The For Carnation: Promised Works

The For Carnation
Promised Works
Touch and Go
2007-07-10

If the For Carnation were decidedly quieter than Brian McMahon’s first band, Slint, they certainly didn’t lose any of their ferocity when they turned the knobs down. McMahon and a rotating cast around him (sometimes including fellow Slinter David Pajo) released only three albums in their short career: two EPs, Fight Songs and Marshmallows, and one self-titled full-length. But what they lacked in staying power, they more than made up for in consistency. They were unfortunately overlooked in their own time but here, on Promised Works, Touch and Go collect the first two EPs and give listeners another chance to appreciate the For Carnation for the brilliant and dense band that they were.

The first three songs on the disc make up Fight Songs; right out of the gate “Grace Beneath the Pines” establishes the band’s quiet intentions.
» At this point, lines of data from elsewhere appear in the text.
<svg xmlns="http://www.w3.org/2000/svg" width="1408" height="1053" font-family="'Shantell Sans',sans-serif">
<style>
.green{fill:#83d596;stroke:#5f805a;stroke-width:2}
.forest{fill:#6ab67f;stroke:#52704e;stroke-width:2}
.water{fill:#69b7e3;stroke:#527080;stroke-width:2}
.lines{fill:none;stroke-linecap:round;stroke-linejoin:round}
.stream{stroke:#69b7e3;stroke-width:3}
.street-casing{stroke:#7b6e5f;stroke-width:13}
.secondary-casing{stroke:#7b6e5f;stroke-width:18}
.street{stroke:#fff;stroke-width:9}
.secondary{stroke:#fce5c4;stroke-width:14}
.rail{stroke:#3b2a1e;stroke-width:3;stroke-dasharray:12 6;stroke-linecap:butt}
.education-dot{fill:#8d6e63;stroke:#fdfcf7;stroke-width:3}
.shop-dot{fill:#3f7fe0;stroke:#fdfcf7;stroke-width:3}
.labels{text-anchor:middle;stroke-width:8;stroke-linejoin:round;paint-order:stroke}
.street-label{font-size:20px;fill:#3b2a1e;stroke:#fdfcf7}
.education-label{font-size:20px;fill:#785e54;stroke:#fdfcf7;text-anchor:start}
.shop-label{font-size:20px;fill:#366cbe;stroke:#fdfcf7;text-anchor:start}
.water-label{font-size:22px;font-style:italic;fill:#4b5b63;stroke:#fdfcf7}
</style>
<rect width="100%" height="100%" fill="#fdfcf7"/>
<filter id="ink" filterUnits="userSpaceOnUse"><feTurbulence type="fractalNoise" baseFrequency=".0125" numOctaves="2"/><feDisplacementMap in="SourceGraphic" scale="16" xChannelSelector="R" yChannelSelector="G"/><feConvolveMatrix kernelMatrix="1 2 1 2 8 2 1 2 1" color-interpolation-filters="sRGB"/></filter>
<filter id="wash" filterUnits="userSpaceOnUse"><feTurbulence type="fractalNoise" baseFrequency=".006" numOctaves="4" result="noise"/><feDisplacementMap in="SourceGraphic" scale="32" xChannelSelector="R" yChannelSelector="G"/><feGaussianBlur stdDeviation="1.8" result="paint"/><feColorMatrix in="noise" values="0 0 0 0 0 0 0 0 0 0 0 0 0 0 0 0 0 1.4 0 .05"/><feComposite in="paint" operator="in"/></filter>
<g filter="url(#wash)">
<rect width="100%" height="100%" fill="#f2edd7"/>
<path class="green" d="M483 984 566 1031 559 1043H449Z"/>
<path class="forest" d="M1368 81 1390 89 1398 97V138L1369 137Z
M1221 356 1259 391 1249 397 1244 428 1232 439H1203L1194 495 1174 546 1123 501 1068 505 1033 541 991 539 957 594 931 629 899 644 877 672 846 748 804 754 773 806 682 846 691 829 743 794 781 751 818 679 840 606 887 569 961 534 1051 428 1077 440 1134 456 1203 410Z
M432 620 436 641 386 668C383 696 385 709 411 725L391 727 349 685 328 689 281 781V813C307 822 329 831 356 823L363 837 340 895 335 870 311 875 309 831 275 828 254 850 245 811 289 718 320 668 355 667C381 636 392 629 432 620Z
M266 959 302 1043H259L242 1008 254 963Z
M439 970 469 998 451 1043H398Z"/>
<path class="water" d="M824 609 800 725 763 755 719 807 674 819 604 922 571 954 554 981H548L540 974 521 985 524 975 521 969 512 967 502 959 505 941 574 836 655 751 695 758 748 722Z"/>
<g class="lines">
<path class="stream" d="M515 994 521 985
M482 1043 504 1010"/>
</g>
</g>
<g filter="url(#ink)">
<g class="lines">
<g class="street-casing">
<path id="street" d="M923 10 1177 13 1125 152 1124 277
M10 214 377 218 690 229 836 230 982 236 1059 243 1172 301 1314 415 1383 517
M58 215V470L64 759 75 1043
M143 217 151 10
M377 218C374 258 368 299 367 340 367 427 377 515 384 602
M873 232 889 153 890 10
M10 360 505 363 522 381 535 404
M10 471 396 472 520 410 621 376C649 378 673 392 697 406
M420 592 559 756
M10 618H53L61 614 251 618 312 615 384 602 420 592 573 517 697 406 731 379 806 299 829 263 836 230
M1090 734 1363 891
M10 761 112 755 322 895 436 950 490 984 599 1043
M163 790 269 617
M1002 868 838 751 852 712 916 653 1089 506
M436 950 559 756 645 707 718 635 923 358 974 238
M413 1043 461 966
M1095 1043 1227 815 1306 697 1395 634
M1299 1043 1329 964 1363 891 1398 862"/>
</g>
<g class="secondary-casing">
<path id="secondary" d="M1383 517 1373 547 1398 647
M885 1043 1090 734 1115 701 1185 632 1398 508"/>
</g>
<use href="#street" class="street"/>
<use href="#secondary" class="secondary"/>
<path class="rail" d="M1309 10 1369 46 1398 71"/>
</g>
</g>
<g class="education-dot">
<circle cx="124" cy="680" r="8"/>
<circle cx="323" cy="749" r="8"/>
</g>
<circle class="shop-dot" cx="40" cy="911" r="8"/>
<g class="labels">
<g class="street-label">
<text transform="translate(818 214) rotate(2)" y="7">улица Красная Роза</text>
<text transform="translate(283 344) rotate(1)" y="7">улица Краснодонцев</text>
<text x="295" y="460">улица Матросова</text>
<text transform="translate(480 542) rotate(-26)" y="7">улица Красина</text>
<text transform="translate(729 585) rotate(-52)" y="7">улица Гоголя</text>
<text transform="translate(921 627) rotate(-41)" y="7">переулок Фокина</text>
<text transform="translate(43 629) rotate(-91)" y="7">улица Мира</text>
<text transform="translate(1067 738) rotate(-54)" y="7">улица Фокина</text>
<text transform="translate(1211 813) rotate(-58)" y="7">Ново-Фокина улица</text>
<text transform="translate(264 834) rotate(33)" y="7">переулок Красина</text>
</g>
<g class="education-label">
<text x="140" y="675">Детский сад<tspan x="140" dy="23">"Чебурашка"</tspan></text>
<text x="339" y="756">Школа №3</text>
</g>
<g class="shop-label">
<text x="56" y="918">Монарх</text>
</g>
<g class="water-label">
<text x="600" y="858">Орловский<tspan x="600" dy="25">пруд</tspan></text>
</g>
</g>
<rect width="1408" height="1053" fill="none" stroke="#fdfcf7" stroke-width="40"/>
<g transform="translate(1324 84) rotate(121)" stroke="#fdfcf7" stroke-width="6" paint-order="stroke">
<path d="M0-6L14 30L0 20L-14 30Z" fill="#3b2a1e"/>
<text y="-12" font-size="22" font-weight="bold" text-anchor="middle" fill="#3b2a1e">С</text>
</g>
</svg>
The song is little more than McMahon on guitar and vocals, and his voice and the instrument seem to be in a contest to see which can sound the faintest. “Grace” might be the best example of the For Carnation’s biggest tool: tension. Every now and then, McMahon will come on with a hard strum, a moment where his voices gets louder, threatens to yell. With most bands, this would be the moment the drums would come in and the bass would thud and the rawk would begin. But McMahon instead goes right back to the light strums, the quiet voice; he lets the song settle, but it is by no means calm.

“Get and Stay Get March” has a similar approach. It is a full-band number, but the drums are softly struck. The notes McMahon plays on the guitar come so slow you wonder if he even knows he’s playing the guitar. The song has flourishes, where McMahon rides out a chord and the drums thump in time, but by now we know this isn’t a build-up to something else. But when it settles back into its barely-there flow, it isn’t disappointing at all. Instead, McMahon has us squinting, our ear to the speaker, trying to hear every deliberate quake, every tip-of-the-pick pluck. The music wraps itself around you, but the quiet doesn’t offer calm like you’d think, instead it swells in you and you realize your leg won’t stop twitching and you’re almost worried. Because the music sounds so fragile, but is so wrought with tension that it could all fall apart at any moment. And maybe that’s why we keep our ear to the speaker, why we bend over into it and ignore the ache in our back, because we want to see if it holds together.

And it does, somehow. If Fight Songs is a big, sturdy oak door (and it is dense enough to be) and “Grace Beneath the Pines” is facing out into the cold woods leaving “Get and Stay Get March” to watch over the empty hardwood of the house, then “How I Beat the Devil” is the door’s noisy hinge. It starts much like the other songs, with a deliberate, repeated guitar riff, until it breaks out into a full-on, up-tempo rock number. This is the loudest and fastest we ever hear the For Carnation, and setting it in between two songs that are so much longer and quieter only builds the tension more. It’s hard to think of another band who could pack so much into three songs.

Marshmallows is in some ways very much the same, as it relies on a similar tension, but the way the tension comes out is often more overt. “I Wear the Gold” sounds downright menacing, with McMahon’s quick-strummed guitar and chugging drums. Faint vocal melodies sound like a train in the distance, and the song stays instrumental as the band once again threatens to break loose but never does. It’s probably the most Slint moment on the record, with the loudest guitars on either EP.

The rest of Marshmallows, with the exception of “Salo”, is much quieter, perhaps quieter than Fight Songs. And you can hear the band building towards the sound they’d use on their equally excellent full length album. If there’s a weakness to be found in all of this, its probably in the lyrics. There aren’t lines here that will blow you away, or really even any you’ll remember after the disc ends. McMahon’s lyrics about “crackheads and assassins”, among other things, are far from awe-inspiring (except when in “Salo” he sings “She kicks but they hold her legs”).

Still, to get bogged down in the lyrics is to miss the point. The For Carnation spent their career pulling the string as tight as they could, all the while wondering if they pulled it tight enough, would it cease to make a sound when plucked? Could you put so much tension in the string that it would cease to vibrate? And is there a perfect moment, a tiny window where the string will be too tight to vibrate and still not snap? The For Carnation spent three releases finding that perfect moment, and one can only hope that, with the reissue of Promised Works, more people will be hunched over, ear to the speaker, waiting for the snapping sound that never comes, and loving every minute of it.